We leverage some of the basic features of PagerDuty analytics but not the more advance capabilities. As a service provider, we found the capability lacked characteristics required to see customer data independently. In discussions with PagerDuty Product Management, some of the features we were looking for were on the horizon. We have not revisited the more advanced features in about a year.
When we selected PagerDuty, we evaluated a few other solutions including Moogsoft, BigPanda, VictorOps and Splunk Enterprise. We decided on PagerDuty specifically for the automated on-call escalation capabilities. At the time when we subscribed to PagerDuty, event management was still very early and it was not a core strength. In comparison, event/alert management is a core competency of the other platforms. However, in the other platforms lacked automated on-call capabilities or partnered with PagerDuty to deliver the capability. To carry two solutions didn't make financial sense at the time. Therefore, we went down the path of PagerDuty leveraging the beta event management capabilities. Since then, the event management capabilities are very sound and exactly what we need.
Generally speaking support is good overall. We rarely have bugs or platform problems that require support engagement. We find the status page to be very valuable and a great way to perform self-service status checks.

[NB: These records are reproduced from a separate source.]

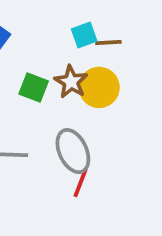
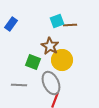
green square: (34, 87) -> (33, 62), moved
yellow circle: (99, 87) -> (62, 60), moved

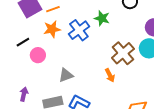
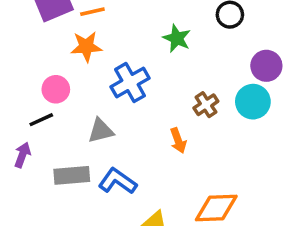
blue cross: (79, 30) -> (130, 83), moved
black line: (23, 42) -> (41, 120), moved
brown cross: (123, 53) -> (206, 105), size x0.6

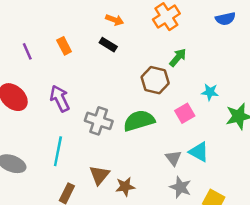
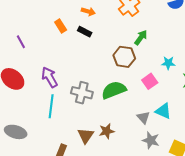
orange rectangle: (64, 46) -> (61, 26), moved
cyan line: (58, 151) -> (51, 106), moved
brown star: (125, 187) -> (107, 131), moved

Do you think PagerDuty delivers good value for the price?

Yes

Are you happy with PagerDuty's feature set?

Yes

Did PagerDuty live up to sales and marketing promises?

Yes

Did implementation of PagerDuty go as expected?

Yes

Would you buy PagerDuty again?

Yes

If an organization lacks consistency in how on-call operations are handled or does not have a centralized way to mobilize resources quickly then PagerDuty is a fantastic option. While the platform was not originally designed for managed service providers, it can be adopted and adjusted to support multiple customers and partners. For organizations with a larger resource footprint with a wide variety of skillsets, PagerDuty makes it a breeze to get organized and get the right people on the phone when it matters.